Sometimes the feelings are stored so deeply  that we just feel numb. By the time we reach adulthood we don't even  know what a feeling is or how to label one. Many people think that all a  therapist says is, "How do you feel about that?" Early on in my career, I learned that for many people, the question of "how do you feel?" is  honestly impossible. Simply put, deep depression means you are so detached that you really don't know how you feel. You have long ago, drowned in your own sorrow. 

Luckily we live in a day and age where you can be 'saved'. If you are in living like a human zombie feeling totally crushed, empty and overwhelmingly sad, there is real help. I always see anti-depressants as a useful tool but I also see it as only one of many tools to help you get on with your life. Medication alone is never enough. Real depression requires real human  contact and unconditional positive regard. More often than not, the lack of true support is the root cause of depression. A solid trusting therapeutic relationship is essential for recovery. It's most effective  when someone who is depressed is given the power to set the pace. 

The healing comes when we unlock and release those stored up feelings. We do this a little bit at a time so that  it's not overwhelming.

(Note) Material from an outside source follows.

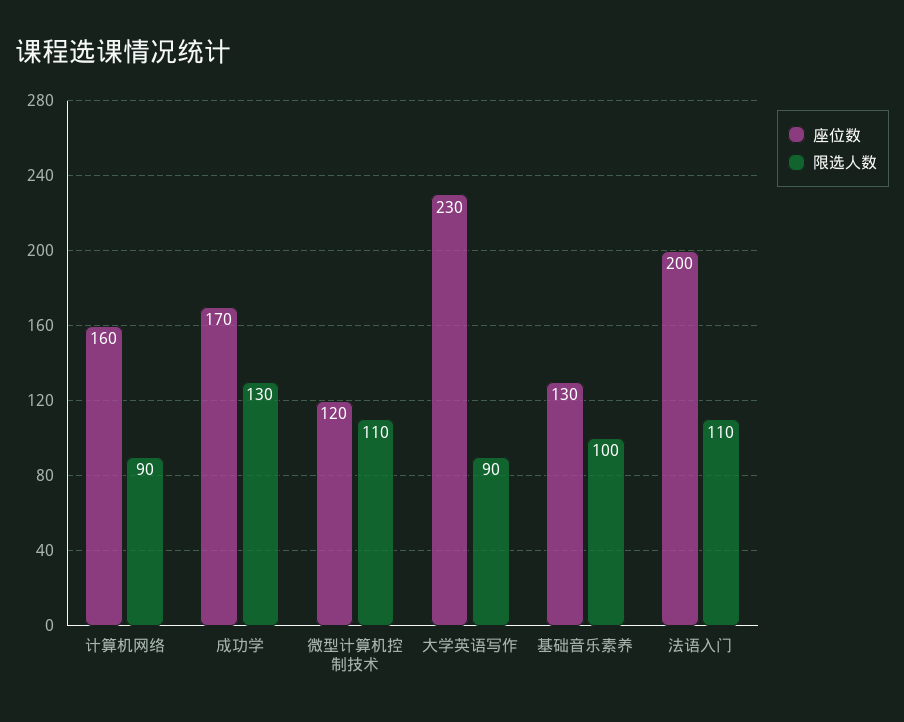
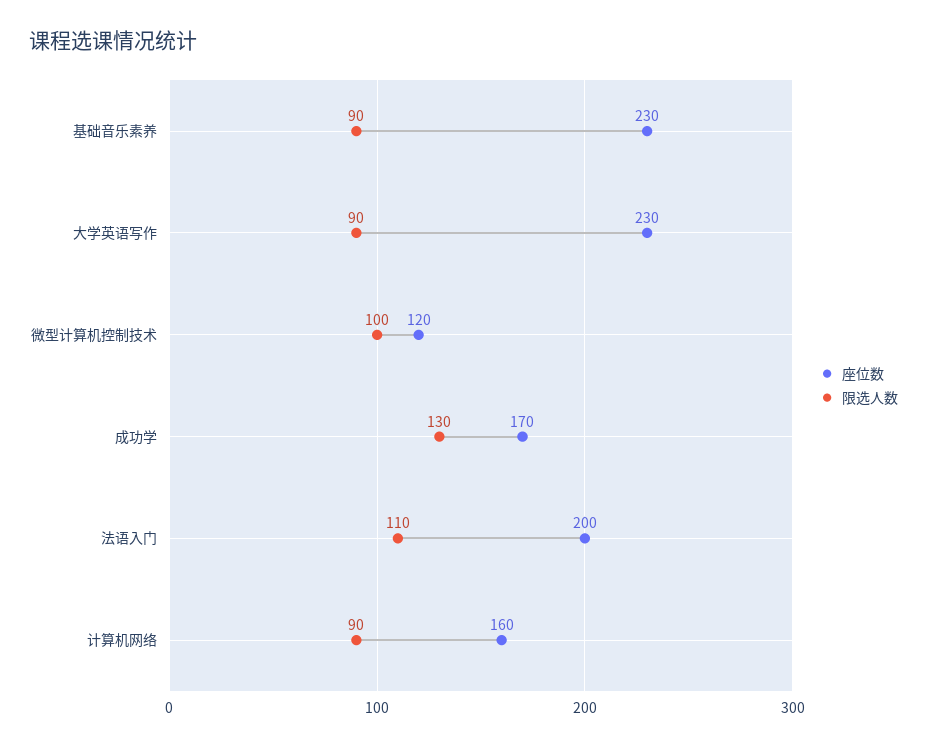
限选人数, 微型计算机控制技术: 110 -> 100
座位数, 基础音乐素养: 130 -> 230
限选人数, 基础音乐素养: 100 -> 90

Sometimes it hurts a bit when we clean out the  wounds. That sting is necessary in order to make sure we get it totally  clean. The goal is to eventually form scar tissue that will not be  painful to the touch. The old hurts become a part of your past. 

You can feel alive again. As soon as you arrive you've take the first step towards acknowledging that you're worth it. From there we'll schedule regular work-outs so we can exercise  that part of you that wants to join the world. 

When you think about getting help, you are tuning into the part of you that still has hope. That's the part of you  that's still alive. No matter how small, we can take this tiny hopeful  part and develop it together. It's like working out. We've got to start  slow so that we can effect change that you can internalize. Healing occurs when we unlock and release stored up feelings. From there we develop new thoughts and ways to approach life. Usually we discover that  the person you originally thought you were has little to do with the  person you are in reality.